◆ What you have to do: Word for word, print each record, dropping any image it holds.

[Data items]
━━━━━━━━

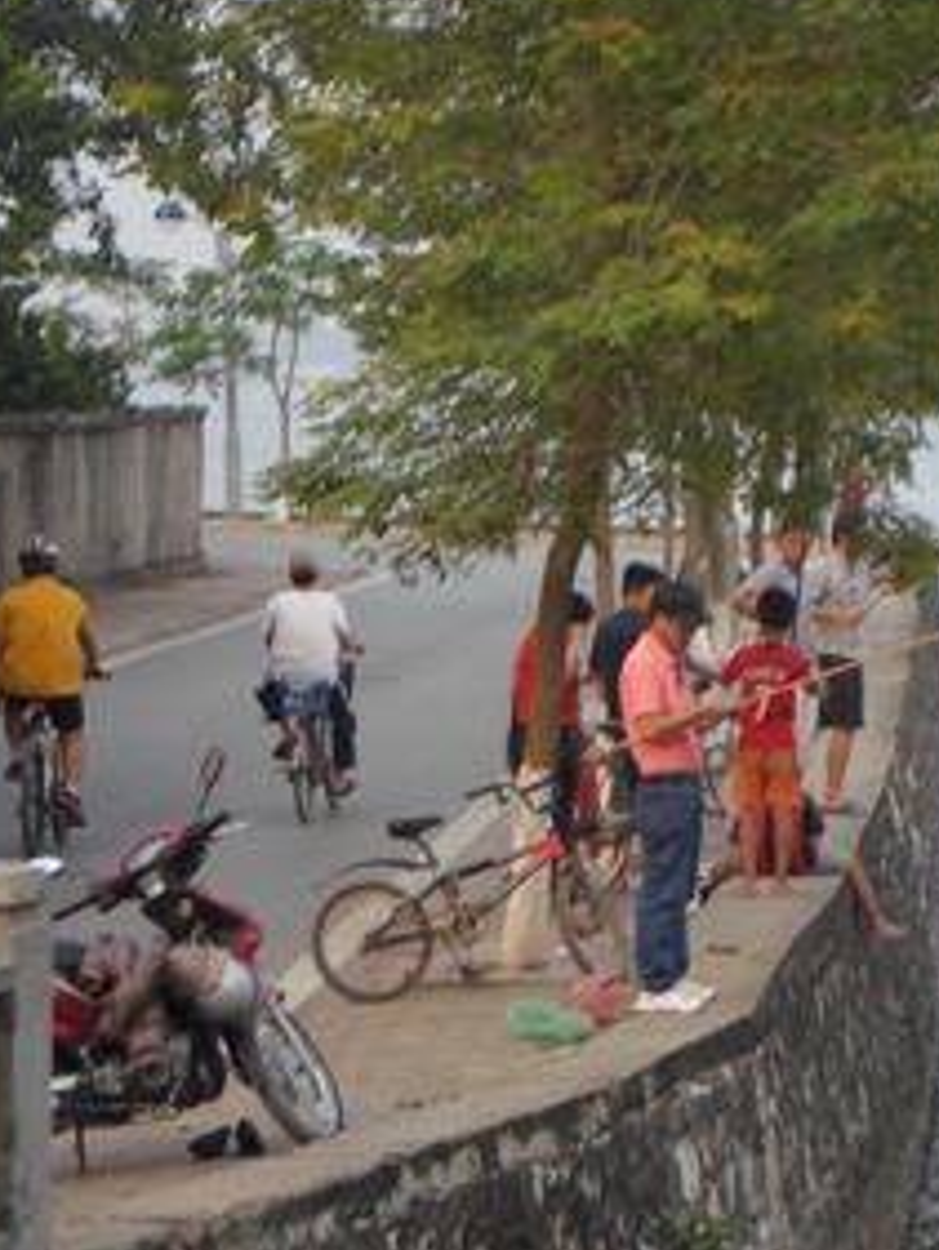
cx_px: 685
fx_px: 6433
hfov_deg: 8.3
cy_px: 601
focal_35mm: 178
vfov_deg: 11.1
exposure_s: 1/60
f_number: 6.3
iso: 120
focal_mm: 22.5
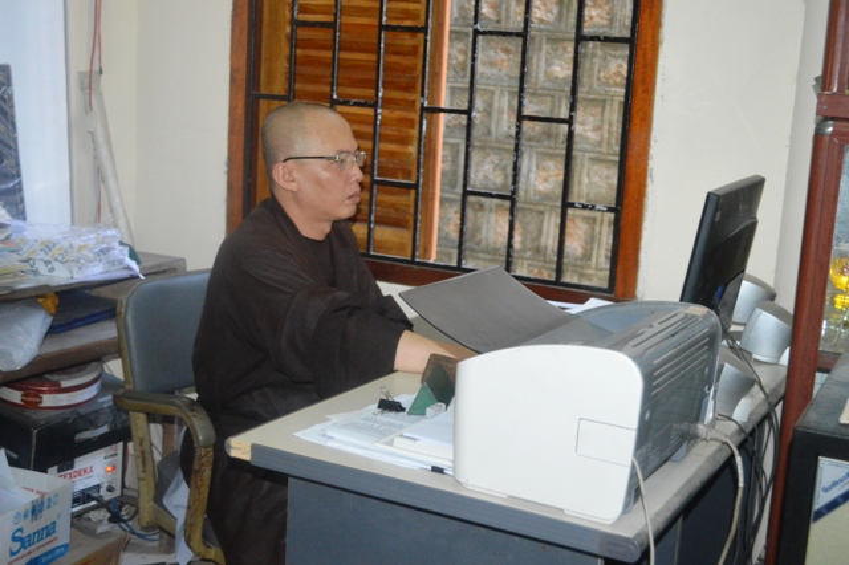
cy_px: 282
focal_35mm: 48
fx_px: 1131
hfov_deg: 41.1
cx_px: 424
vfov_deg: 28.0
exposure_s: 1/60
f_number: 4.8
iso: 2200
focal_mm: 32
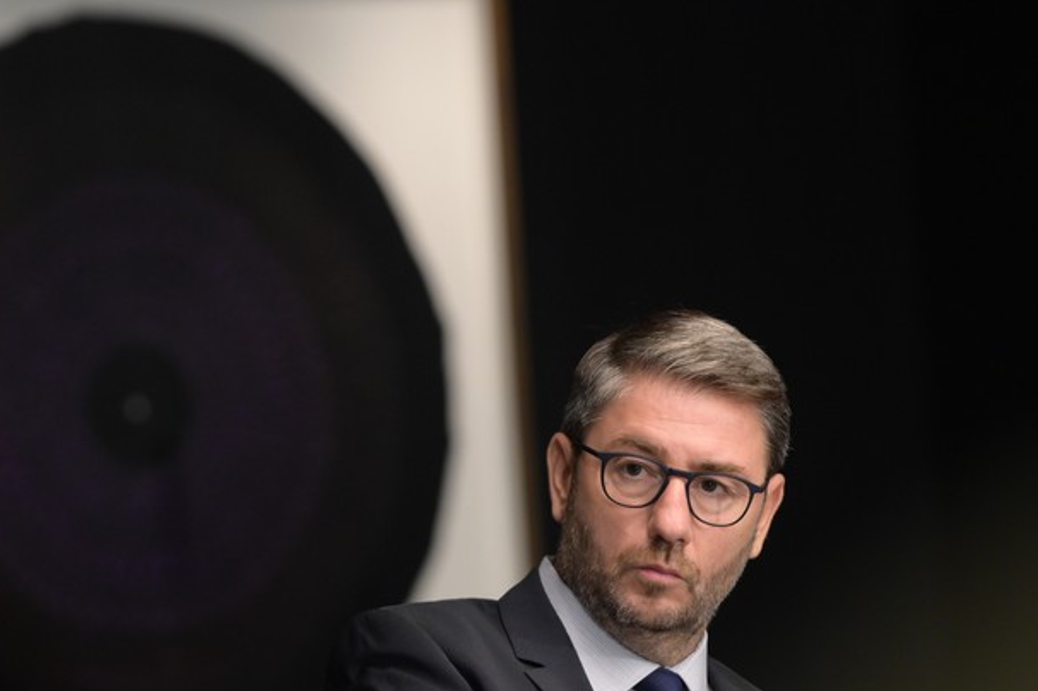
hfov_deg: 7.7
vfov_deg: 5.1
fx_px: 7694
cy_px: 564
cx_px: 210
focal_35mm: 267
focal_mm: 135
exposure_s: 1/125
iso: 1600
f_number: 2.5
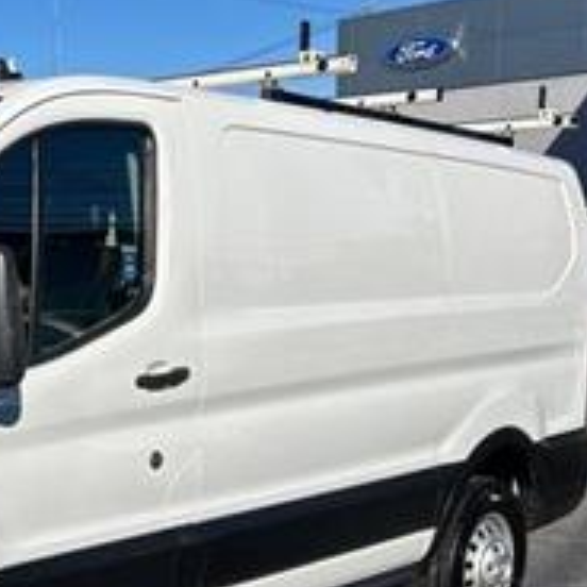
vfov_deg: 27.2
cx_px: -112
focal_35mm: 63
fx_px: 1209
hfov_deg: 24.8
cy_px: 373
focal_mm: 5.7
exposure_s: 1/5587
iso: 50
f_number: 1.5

━━━━━━━━

◆ Solution to this exercise:
cx_px: 685
fx_px: 6433
hfov_deg: 8.3
cy_px: 601
focal_35mm: 178
vfov_deg: 11.1
exposure_s: 1/60
f_number: 6.3
iso: 120
focal_mm: 22.5
cy_px: 282
focal_35mm: 48
fx_px: 1131
hfov_deg: 41.1
cx_px: 424
vfov_deg: 28.0
exposure_s: 1/60
f_number: 4.8
iso: 2200
focal_mm: 32
hfov_deg: 7.7
vfov_deg: 5.1
fx_px: 7694
cy_px: 564
cx_px: 210
focal_35mm: 267
focal_mm: 135
exposure_s: 1/125
iso: 1600
f_number: 2.5
vfov_deg: 27.2
cx_px: -112
focal_35mm: 63
fx_px: 1209
hfov_deg: 24.8
cy_px: 373
focal_mm: 5.7
exposure_s: 1/5587
iso: 50
f_number: 1.5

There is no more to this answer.